### Stated exercise:
Print every line of the entries below without altering it, leaving the pictures out of your answer.

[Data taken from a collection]
════
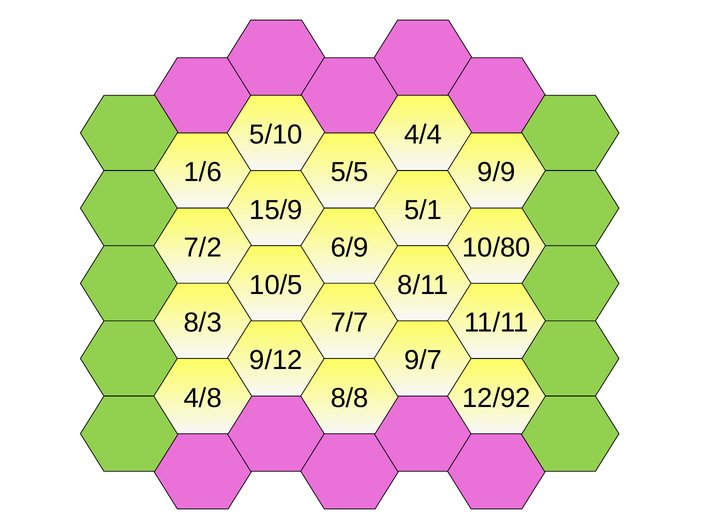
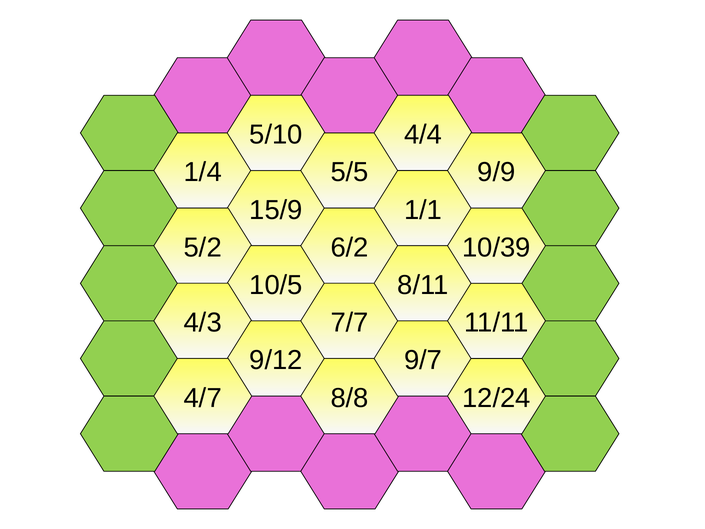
1/6: 1/6 -> 1/4
5/1: 5/1 -> 1/1
7/2: 7/2 -> 5/2
6/9: 6/9 -> 6/2
10/80: 10/80 -> 10/39
8/3: 8/3 -> 4/3
4/8: 4/8 -> 4/7
12/92: 12/92 -> 12/24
════
### Finished task:
1/6: 1/6 -> 1/4
5/1: 5/1 -> 1/1
7/2: 7/2 -> 5/2
6/9: 6/9 -> 6/2
10/80: 10/80 -> 10/39
8/3: 8/3 -> 4/3
4/8: 4/8 -> 4/7
12/92: 12/92 -> 12/24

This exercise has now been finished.